Mettre Schumann au programme d’un récital de piano est un risque considérable, car s’il est un compositeur qui se dérobe aux virtuoses qui ne seraient pas des poètes c’est bien lui. Se produisant comme de coutume devant une salle plongée dans l’obscurité, Sokolov ouvrit son récital par une Arabesque dont il offrit une interprétation curieusement décousue et sans grâce, marquée par quelques surprenants coups de boutoir de la main gauche. On eût pu mettre cela sur le compte de la nécessité pour le musicien de se délier un peu les doigts avant de passer aux choses sérieuses, mais la Fantaisie, op. 17 -attaquée sans pause après l’Arabesque- n’allait qu’accroître la perplexité. Sokolov entama le premier mouvement bille en tête, avec des doubles croches magnifiquement égales à la main gauche tout en assénant les octaves de la main droite avec une étonnante et incompréhensible brutalité. On se remit à espérer lorsque l’interprète aborda le poétique épisode Im Legendenton ou l’émouvant Adagio qui conclut ce mouvement, mais ces instants de répit ne furent que de brève durée. Car -hélas- tout au long de l’oeuvre chaque forte, chaque fortissimo, chaque sforzando était asséné comme à la truelle, et de plus aggravé par une sonorité métallique et franchement laide qui trahissait indubitablement la crispation de l’exécutant. La fin de l’oeuvre, heureusement apaisée, arriva comme un véritable soulagement après ce tir de barrage qui avait de quoi mettre plus d’un auditeur K.-O. debout. Cette débauche de brutalité était d’autant plus incompréhensible qu’elle venait d’un musicien probe et sensible, toujours soucieux de servir au mieux le compositeur.
La deuxième partie fut entièrement consacrée à Chopin.
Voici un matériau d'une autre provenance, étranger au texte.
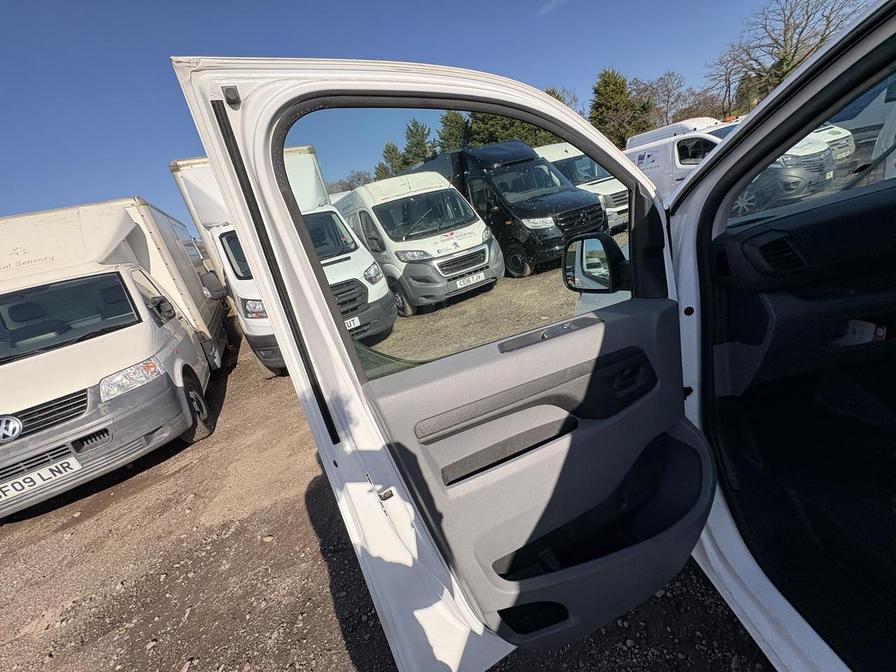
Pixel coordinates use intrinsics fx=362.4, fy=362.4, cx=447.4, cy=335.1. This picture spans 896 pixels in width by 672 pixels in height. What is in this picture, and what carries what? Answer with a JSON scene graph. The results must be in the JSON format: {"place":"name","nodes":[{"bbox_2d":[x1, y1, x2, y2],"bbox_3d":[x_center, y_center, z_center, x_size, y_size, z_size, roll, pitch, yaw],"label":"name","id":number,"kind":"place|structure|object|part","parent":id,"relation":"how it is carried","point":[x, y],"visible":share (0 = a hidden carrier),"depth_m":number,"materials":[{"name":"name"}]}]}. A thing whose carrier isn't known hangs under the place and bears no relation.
{"place":"outdoors","nodes":[
{"label":"outdoors","id":0,"kind":"place"},
{"bbox_2d":[0,258,767,671],"label":"gravel ground","id":1,"kind":"structure","parent":0,"point":[34,526],"materials":[{"name":"brown gravel"}]},
{"bbox_2d":[0,196,230,520],"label":"box truck","id":2,"kind":"object","parent":1,"relation":"on","point":[119,234],"visible":0.94,"depth_m":4.08,"materials":[{"name":"white metal"}]},
{"bbox_2d":[0,453,81,501],"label":"license plate","id":3,"kind":"object","parent":2,"relation":"attached to","point":[67,460],"visible":0.97,"depth_m":3.36,"materials":[{"name":"white plastic"}]},
{"label":"grille","id":4,"kind":"part","parent":2,"relation":"part of","materials":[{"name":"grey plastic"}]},
{"bbox_2d":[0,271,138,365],"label":"windshield","id":5,"kind":"object","parent":2,"relation":"in","point":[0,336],"visible":0.83,"depth_m":4.01,"materials":[{"name":"black"}]},
{"label":"headlight","id":6,"kind":"part","parent":2,"relation":"part of","materials":[{"name":"clear plastic"}]},
{"bbox_2d":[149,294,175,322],"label":"side mirror","id":7,"kind":"object","parent":2,"relation":"attached to","point":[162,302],"visible":0.86,"depth_m":4.59,"materials":[{"name":"black mirror"}]},
{"label":"wheel","id":8,"kind":"part","parent":2,"relation":"part of","materials":[{"name":"black rubber"}]},
{"bbox_2d":[170,147,394,372],"bbox_3d":[-3.466,-1.628,7.618,2.474,3.253,7.251,-18,21,-23],"label":"white truck","id":9,"kind":"object","parent":1,"relation":"on","point":[371,296],"visible":0.38,"depth_m":5.49,"materials":[{"name":"white metal"}]},
{"label":"van headlight","id":10,"kind":"part","parent":9,"relation":"part of","materials":[{"name":"clear plastic"}]},
{"bbox_2d":[344,315,360,330],"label":"license plate","id":11,"kind":"object","parent":9,"relation":"attached to","point":[349,324],"visible":0.55,"depth_m":5.40,"materials":[{"name":"white plastic"}]},
{"bbox_2d":[335,170,502,314],"bbox_3d":[-1.142,-2.177,8.312,2.188,2.494,5.462,-18,21,-23],"label":"white van","id":12,"kind":"object","parent":1,"relation":"on","point":[473,243],"visible":0.74,"depth_m":6.59,"materials":[{"name":"white metal"}]},
{"bbox_2d":[453,271,485,289],"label":"license plate","id":13,"kind":"object","parent":12,"relation":"attached to","point":[459,283],"visible":0.98,"depth_m":6.38,"materials":[{"name":"white plastic"}]},
{"bbox_2d":[418,140,602,277],"bbox_3d":[1.122,-3.175,9.175,2.199,2.754,5.449,-18,21,-23],"label":"black van","id":14,"kind":"object","parent":1,"relation":"on","point":[483,174],"visible":0.67,"depth_m":7.53,"materials":[{"name":"black metal"}]},
{"bbox_2d":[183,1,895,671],"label":"white van","id":15,"kind":"object","parent":1,"relation":"on","point":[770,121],"visible":0.82,"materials":[{"name":"white metal"}]},
{"bbox_2d":[175,60,718,671],"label":"van door","id":16,"kind":"structure","parent":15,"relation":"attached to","point":[327,332],"depth_m":1.01,"materials":[{"name":"white metal"}]},
{"bbox_2d":[265,101,631,379],"bbox_3d":[0.163,-0.346,1.115,1.133,0.738,0.067,-21,22,-28],"label":"door window","id":17,"kind":"structure","parent":16,"relation":"in","point":[629,232],"depth_m":0.98,"materials":[{"name":"clear glass"}]},
{"bbox_2d":[562,232,629,292],"bbox_3d":[0.578,-0.286,1.416,0.167,0.232,0.249,-18,21,-23],"label":"side mirror","id":18,"kind":"object","parent":16,"relation":"attached to","point":[581,260],"visible":0.9,"depth_m":1.36,"materials":[{"name":"black mirror"}]},
{"label":"door handle","id":19,"kind":"part","parent":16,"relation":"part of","materials":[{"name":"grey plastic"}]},
{"label":"door panel","id":20,"kind":"part","parent":15,"relation":"part of","materials":[{"name":"grey plastic"}]},
{"bbox_2d":[754,233,806,274],"bbox_3d":[1.051,-0.257,1.147,0.157,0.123,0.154,-18,21,-23],"label":"air vent","id":21,"kind":"object","parent":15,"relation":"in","point":[789,260],"visible":0.87,"depth_m":1.14,"materials":[{"name":"black plastic"}]},
{"bbox_2d":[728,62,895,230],"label":"car window","id":22,"kind":"structure","parent":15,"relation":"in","point":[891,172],"depth_m":1.14,"materials":[{"name":"clear glass"}]},
{"bbox_2d":[0,0,809,230],"label":"sky","id":23,"kind":"structure","parent":0,"point":[249,4],"materials":[{"name":"blue"}]},
{"bbox_2d":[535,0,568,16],"label":"cloud","id":24,"kind":"structure","parent":0,"point":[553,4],"materials":[{"name":"white"}]},
{"label":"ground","id":25,"kind":"structure","parent":0},
{"bbox_2d":[328,169,374,193],"bbox_3d":[-8.388,-11.876,32.851,6.350,5.639,6.113,3,23,34],"label":"bare tree","id":26,"kind":"object","parent":25,"relation":"on","point":[349,183],"visible":0.39,"depth_m":31.53,"materials":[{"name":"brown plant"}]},
{"bbox_2d":[375,142,402,178],"bbox_3d":[-4.929,-14.464,34.693,4.103,7.287,4.190,-18,21,-23],"label":"evergreen tree","id":27,"kind":"object","parent":25,"relation":"on","point":[392,157],"visible":0.36,"depth_m":33.39,"materials":[{"name":"green plant"}]},
{"bbox_2d":[403,118,433,167],"bbox_3d":[-2.297,-15.050,33.361,4.556,8.628,4.539,2,23,32],"label":"evergreen tree","id":28,"kind":"object","parent":25,"relation":"on","point":[420,140],"visible":0.48,"depth_m":31.85,"materials":[{"name":"green plant"}]},
{"bbox_2d":[437,111,469,153],"bbox_3d":[0.899,-13.954,29.227,4.694,7.795,4.697,2,23,31],"label":"evergreen tree","id":29,"kind":"object","parent":25,"relation":"on","point":[453,140],"visible":0.4,"depth_m":27.75,"materials":[{"name":"green plant"}]},
{"bbox_2d":[466,110,559,146],"bbox_3d":[4.404,-12.948,24.749,6.826,6.136,6.673,-18,21,-23],"label":"evergreen tree","id":30,"kind":"object","parent":25,"relation":"on","point":[514,132],"visible":0.29,"depth_m":23.35,"materials":[{"name":"green plant"}]},
{"bbox_2d":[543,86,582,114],"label":"tree","id":31,"kind":"object","parent":25,"relation":"on","point":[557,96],"visible":0.18,"depth_m":29.33,"materials":[{"name":"plant"}]},
{"bbox_2d":[535,141,630,232],"bbox_3d":[3.690,-4.304,10.731,1.923,2.406,4.997,-18,21,-23],"label":"white van","id":32,"kind":"object","parent":25,"relation":"on","point":[576,155],"visible":0.29,"depth_m":9.53,"materials":[{"name":"white metal"}]},
{"bbox_2d":[590,67,652,147],"bbox_3d":[12.813,-15.454,27.677,5.451,8.426,5.489,5,24,37],"label":"evergreen tree","id":33,"kind":"object","parent":25,"relation":"on","point":[624,93],"visible":0.64,"depth_m":26.19,"materials":[{"name":"green plant"}]},
{"bbox_2d":[632,71,697,128],"bbox_3d":[19.503,-18.724,33.017,7.096,9.052,6.730,7,25,40],"label":"bare tree","id":34,"kind":"object","parent":25,"relation":"on","point":[668,95],"visible":0.72,"depth_m":31.58,"materials":[{"name":"brown plant"}]},
{"bbox_2d":[628,117,718,147],"bbox_3d":[8.570,-6.388,12.922,2.218,2.435,4.569,-18,21,-23],"label":"white van","id":35,"kind":"object","parent":25,"relation":"on","point":[670,128],"visible":0.21,"depth_m":12.36,"materials":[{"name":"white metal"}]},
{"bbox_2d":[624,119,837,212],"bbox_3d":[6.143,-3.924,8.867,2.069,1.985,5.382,-18,21,-23],"label":"white van","id":36,"kind":"object","parent":25,"relation":"on","point":[685,142],"visible":0.35,"depth_m":7.89,"materials":[{"name":"white metal"}]},
{"bbox_2d":[706,0,868,113],"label":"bare tree","id":37,"kind":"object","parent":25,"relation":"on","point":[787,25],"visible":0.77,"depth_m":22.08,"materials":[{"name":"brown plant"}]},
{"bbox_2d":[809,122,855,163],"bbox_3d":[8.258,-4.961,9.915,1.643,1.639,4.356,-18,21,-23],"label":"white van","id":38,"kind":"object","parent":25,"relation":"on","point":[837,142],"visible":0.16,"depth_m":8.45,"materials":[{"name":"white metal"}]},
{"bbox_2d":[829,78,895,155],"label":"white van","id":39,"kind":"object","parent":25,"relation":"on","point":[867,123],"visible":0.5,"depth_m":8.35,"materials":[{"name":"white"}]}
]}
Après les deux Nocturnes de l’op. 37 interprétés correctement mais sans distinction particulière, Sokolov s’attaqua (c’est hélas le mot juste) à le Deuxième sonate de Chopin. Les deux premiers mouvements -avec un Scherzo particulièrement brutal- ne firent malheureusement rien pour dissiper l’impression plus que mitigée qu’avait laissé le volet Schumann. Les choses prirent une tournure nettement plus positive dans la Marche funèbre, où le pianiste russe rendit magnifiquement les accords de la main gauche qui ouvrent le mouvement comme de sourds et presque fantomatiques roulements de timbales, mais les octaves ascendantes à la main droite (forte puis fortissimo) virent Sokolov retomber dans ses travers avec une très laide sonorité de fanfare militaire soviétique. Heureusement, le tranquille épisode central fut rendu avec beaucoup de simplicité et une touchante retenue. Quant au tourbillonnant Presto conclusif, Sokolov en livra une version remarquable dans un legato parfaitement tenu et un respect total du sotto voce demandé par Chopin.
Conclusion: les grands pianistes sont des êtres humains et ont parfois des jours sans.